[Supplied text]
Alternative with negative trends. The analysis of negative trends is not of great interest in climate. However, given that the occurrence of upper records in a series with a negative trend is symmetric to the occurrence of lower records with a positive trend, a brief analysis is carried out. The results are shown in Figure S.2 in the Supplementary Material, and the conclusions are analogous, although the power is slightly lower.

Some analyses using distributions other than the normal distribution are carried out, and as in the previous cases, \({\mathcal {S}}\) is the most powerful test. More results with other distributions are presented in the next section. In summary, \({\mathcal {S}}\) is the most powerful test in all the considered situations. Consequently, it is used to build the tests that join the information of different types of records.

4.2 Comparison of the approaches to join different types of records

This section summarises the performance of the approaches proposed to join the information from different types of records. We have a twofold objective: to analyse the improvement of the power when more than one type of record is used and to study whether it is more effective to build a joint statistic or a joint-p-value. Thus, the tests based on \({\mathcal {S}}2\), \({\mathcal {S}}4\), \({\mathcal {F}}2\) and \({\mathcal {B}}4\), see (10), (11), (12), and (14), respectively, are compared in the study.

Size analysis Table 2 summarises the size estimated for the four tests. It is adequate, although the tests based on only two statistics, especially \({\mathcal {F}}2\), tend to yield sizes slightly higher than the nominal value when M is low.

Table 2 Estimated size with \(\alpha =0.05\) of the tests joining different types of records
Full size table

Power analysis  Figure 4 summarises the power of the tests with series with N(0, 1) noise terms and a trend; the statistic \({\mathcal {S}}\), based only on the upper records, is also included for comparison purposes. The following conclusions are obtained.

  • The pattern of the power is quite similar in all settings: the joint tests are clearly more powerful than \({\mathcal {S}}\), but the differences between them are small.

[Recorded data]
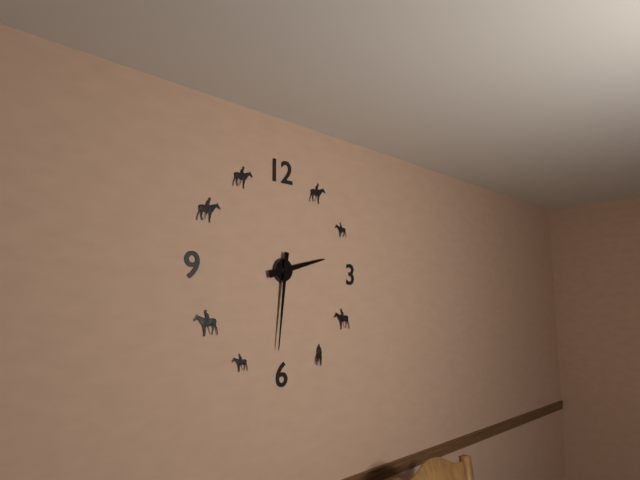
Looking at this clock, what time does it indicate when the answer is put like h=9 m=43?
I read h=2 m=31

[What the exercise asks]
Reproduce the stretch of the passage on record-based trend tests above from "4.2 Comparison of" through "in the study.", keeping every word and symbol unchanged.

[Result of this task]
4.2 Comparison of the approaches to join different types of records

This section summarises the performance of the approaches proposed to join the information from different types of records. We have a twofold objective: to analyse the improvement of the power when more than one type of record is used and to study whether it is more effective to build a joint statistic or a joint-p-value. Thus, the tests based on \({\mathcal {S}}2\), \({\mathcal {S}}4\), \({\mathcal {F}}2\) and \({\mathcal {B}}4\), see (10), (11), (12), and (14), respectively, are compared in the study.